When security holes are found on devices, you bet we sit up and take notice, and the one discovered this week seems to be a doozy, especially if you have an Android device from Samsung.

Currently working on quite a few Android smartphones – including Samsung’s Galaxy S3 4G – the exploit activates a special code that can send your device spiralling back to what it was like when it shipped in its box, without your phone numbers, music, video, bookmarks, email, and anything that is actually yours.

The flaw can be embedded on a webpage quite easily, and when you access the page on a phone – whether through casually browsing to it, typing in the code directly, or more likely hitting a fake advertisement or scanning in a QR code – activates and tells your phone dialer to run it, destroying your life in one fell swoop.

We’ve tested the flaw on several devices, and found that while the dialling function activates on pretty much every Android phone, the factory reset seems to only occur on some, most notably Samsung devices.

For instance, our 3G Samsung Galaxy S3 running Android 4.0.4 won’t even activate the exploit, but the 4G Galaxy S3 we’re reviewing will. Likewise, Samsung’s Galaxy Tab from 2010 will run the flaw, telling us that this will also probably run on Samsung’s range of legacy Android devices, such as the original Galaxy S and cheaper Galaxy 5 (though we don’t have either of those devices to test).

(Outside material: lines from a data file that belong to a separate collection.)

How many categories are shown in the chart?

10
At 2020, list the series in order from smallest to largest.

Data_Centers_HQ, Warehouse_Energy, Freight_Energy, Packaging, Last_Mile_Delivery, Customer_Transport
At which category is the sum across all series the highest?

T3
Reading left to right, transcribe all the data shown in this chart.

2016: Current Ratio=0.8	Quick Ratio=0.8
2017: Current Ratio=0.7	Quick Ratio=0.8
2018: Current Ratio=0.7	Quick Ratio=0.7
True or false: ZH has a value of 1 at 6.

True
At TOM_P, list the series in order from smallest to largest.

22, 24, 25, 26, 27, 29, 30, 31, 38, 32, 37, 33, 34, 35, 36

What’s concerning about the older phones is that Samsung doesn’t have active support mediums for them, suggesting that if a patch is released for the newer devices fixing the flaw, it may not be released for the old phones.

How you avoid it

Gizmodo has reported that images advertising the flaw have already started popping up on the web, suggesting that this special code will “unlock the potential” of your Galaxy phone and offer free content.

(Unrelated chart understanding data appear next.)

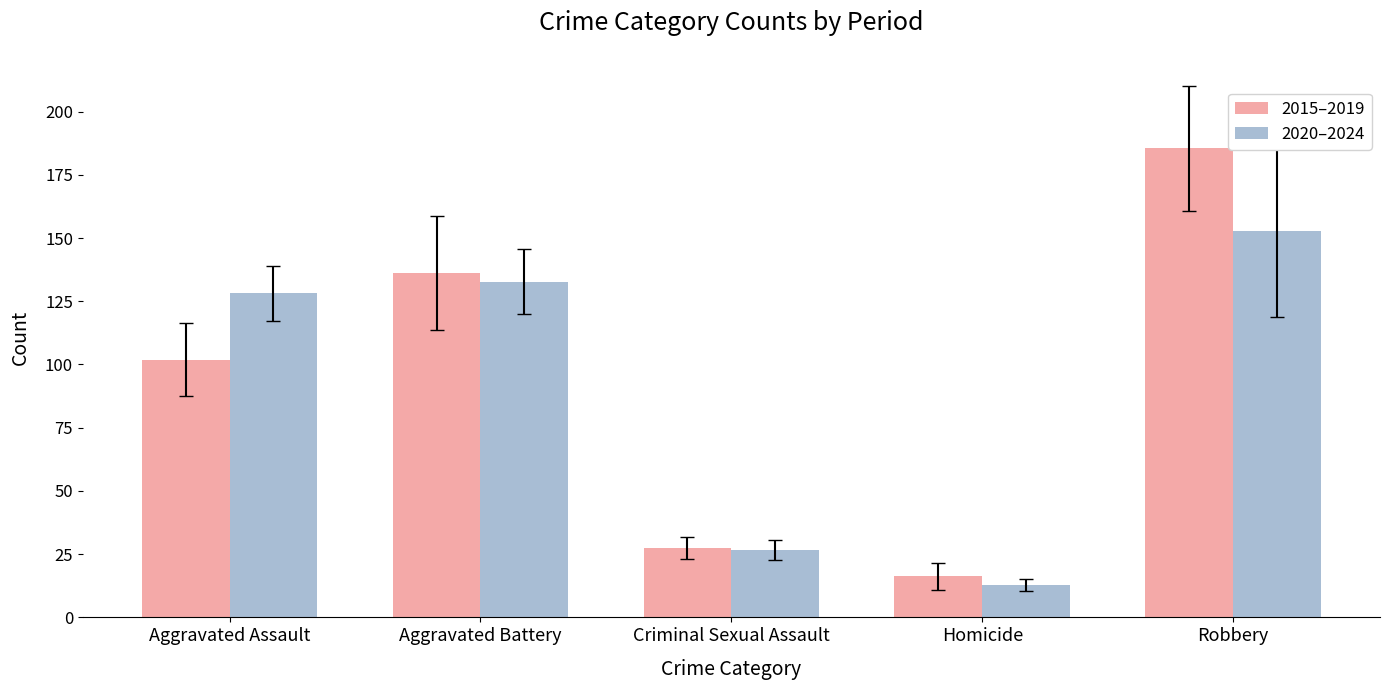

How many data points in 2020–2024 are above 128?

3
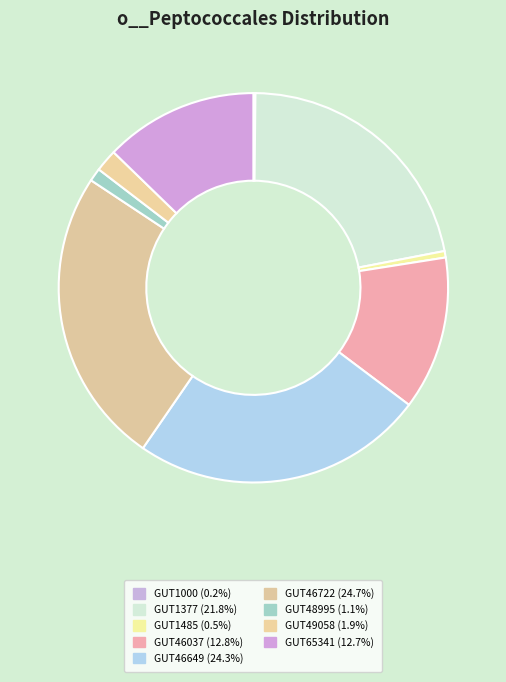

Which slice is the largest?

even_MAG-GUT46722.fa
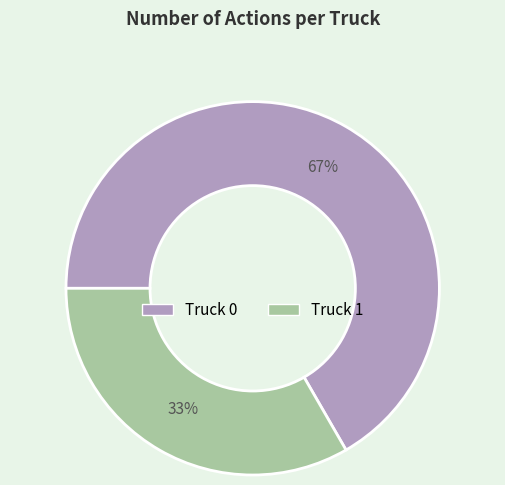

Which slice is the largest?

Truck 0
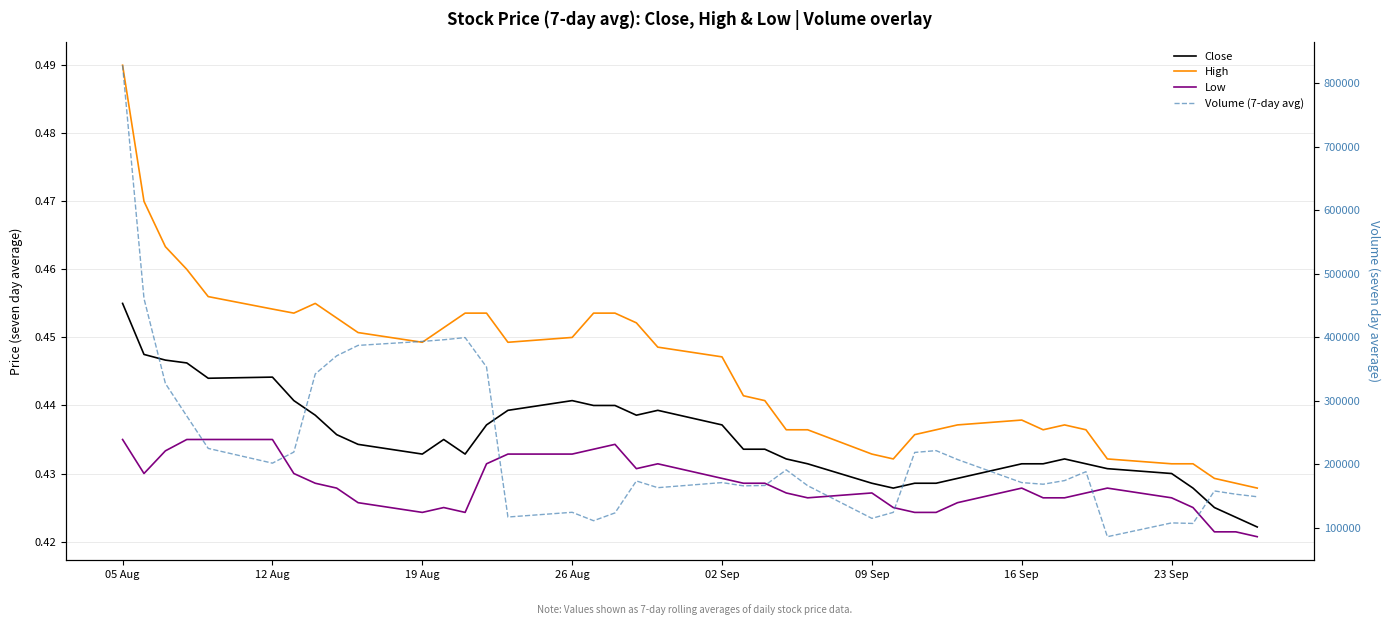

Is it true that Volume (7-day avg) equals 828000.0 at 05 Aug?

True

It won’t, however, and the moment that last hash has been punched in, your phone will start its factory reset and delete everything. It’s a form of social engineering, and will make your day worse.

The best solution here is to not punch that number in. Just don’t do it.

If we can’t be any clearer:


Even if you don’t have a Samsung Galaxy, don’t risk it. That code is called a USSD, or Unstructured Supplementary Service Data code, and activates functions normally used by phone repair-people.

Some of the codes will work on other handsets, and while we haven’t been able to make it work on a Huawei, Sony, and HTC device, there’s always the possibility yours could be the magic one that makes it happen.

We typed in that number to show you what happens: a factory format. Seriously. Don't do it.

Also be weary of scanning in QR codes on strange images. We’re not sure how many people scan these things in, but many of the QR code programs out there will activate the link automatically, and can contain the code to kill your phone.